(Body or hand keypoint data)

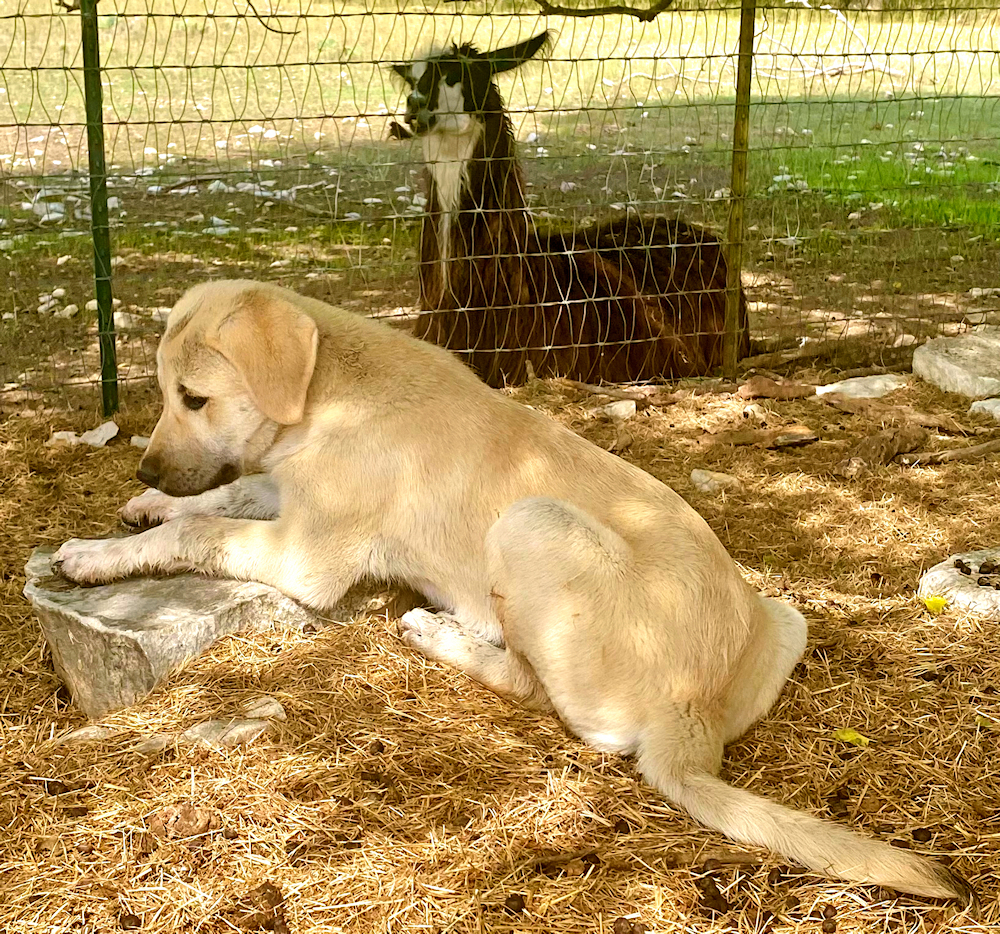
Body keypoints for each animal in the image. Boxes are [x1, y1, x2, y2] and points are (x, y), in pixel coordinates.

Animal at [52, 280, 968, 908]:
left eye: (194, 398)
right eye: (166, 394)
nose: (143, 464)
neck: (328, 397)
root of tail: (693, 716)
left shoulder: (306, 555)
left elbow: (199, 531)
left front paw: (101, 553)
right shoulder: (281, 496)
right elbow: (220, 498)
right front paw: (147, 504)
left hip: (531, 523)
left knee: (544, 695)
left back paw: (441, 634)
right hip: (785, 615)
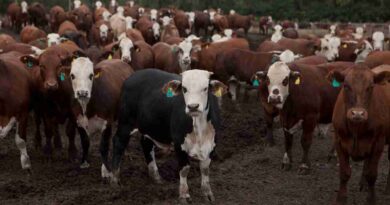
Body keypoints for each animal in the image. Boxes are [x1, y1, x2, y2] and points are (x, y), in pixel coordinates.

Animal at [108, 69, 227, 203]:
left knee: (146, 145)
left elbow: (205, 169)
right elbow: (184, 169)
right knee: (118, 143)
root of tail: (133, 75)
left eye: (205, 88)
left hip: (149, 126)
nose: (193, 106)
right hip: (126, 122)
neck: (199, 129)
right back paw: (115, 181)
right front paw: (184, 195)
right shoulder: (179, 143)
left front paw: (207, 194)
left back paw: (156, 177)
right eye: (184, 89)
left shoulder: (212, 143)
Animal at [330, 63, 390, 205]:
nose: (358, 114)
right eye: (346, 85)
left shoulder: (378, 142)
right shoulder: (338, 141)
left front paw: (371, 199)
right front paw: (341, 199)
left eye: (371, 86)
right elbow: (344, 173)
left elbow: (372, 174)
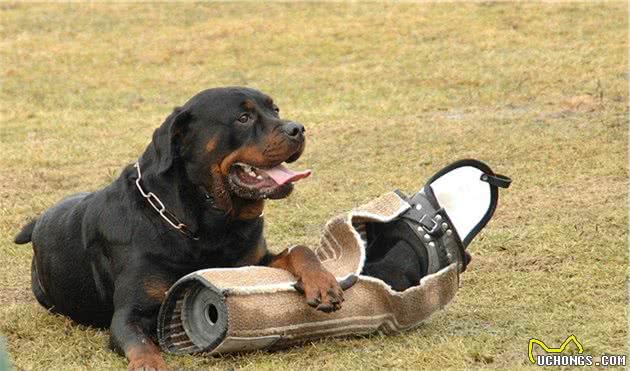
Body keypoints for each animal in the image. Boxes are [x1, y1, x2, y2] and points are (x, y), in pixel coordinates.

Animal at [14, 88, 348, 371]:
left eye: (275, 109)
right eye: (243, 117)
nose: (298, 128)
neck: (209, 226)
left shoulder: (253, 262)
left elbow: (299, 250)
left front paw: (323, 283)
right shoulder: (128, 314)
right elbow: (141, 345)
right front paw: (150, 364)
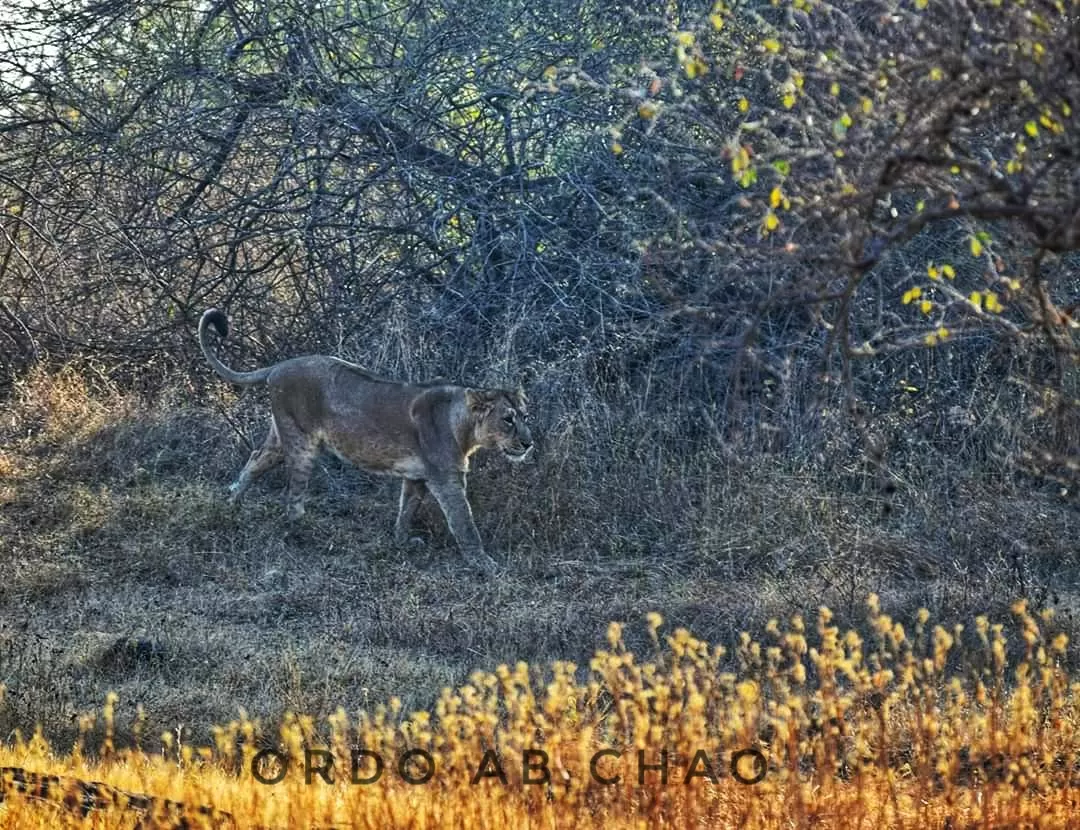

Work task:
Each entry shown above must be quoted exactly, with its pictures left out.

Solution to the exercise:
Body keypoints for each animal in the image. Boxes are [x1, y1, x2, y2] and points are (x, y), in pixel coordinates.

Animal at [52, 280, 968, 908]:
left eye: (194, 398)
right eye: (166, 394)
nose: (143, 464)
neck: (328, 397)
root of tail: (693, 716)
left shoulder: (306, 555)
left elbow: (199, 531)
left front paw: (101, 553)
right shoulder: (281, 496)
right elbow: (220, 498)
right front paw: (147, 504)
left hip: (531, 523)
left knee: (544, 695)
left back paw: (441, 634)
right hip: (785, 615)
Body keypoints for each animal in the image. Boxes are [x1, y1, x2, y2] and points are (x, y), in pixel coordinates.

Animal at [108, 69, 227, 203]:
left knee: (146, 145)
left elbow: (205, 169)
right elbow: (184, 169)
right knee: (118, 143)
root of tail: (133, 75)
left eye: (205, 88)
left hip: (149, 126)
nose: (193, 106)
right hip: (126, 122)
neck: (199, 129)
right back paw: (115, 181)
right front paw: (184, 195)
right shoulder: (179, 143)
left front paw: (207, 194)
left back paw: (156, 177)
right eye: (184, 89)
left shoulder: (212, 143)
Animal at [330, 63, 390, 205]:
nose: (358, 114)
right eye: (346, 85)
left shoulder: (378, 142)
right shoulder: (338, 141)
left front paw: (371, 199)
right front paw: (341, 199)
left eye: (371, 86)
right elbow: (344, 173)
left elbow: (372, 174)
Body keypoints for each animal in the image. Boxes are [x1, y1, x2, y2] and points are (x, y), in pixel coordinates.

Animal at [14, 88, 348, 371]:
left eye: (275, 109)
right eye: (243, 117)
nose: (298, 128)
neck: (209, 226)
left shoulder: (253, 262)
left elbow: (299, 250)
left front paw: (323, 283)
right shoulder: (128, 314)
right elbow: (141, 345)
right front paw: (150, 364)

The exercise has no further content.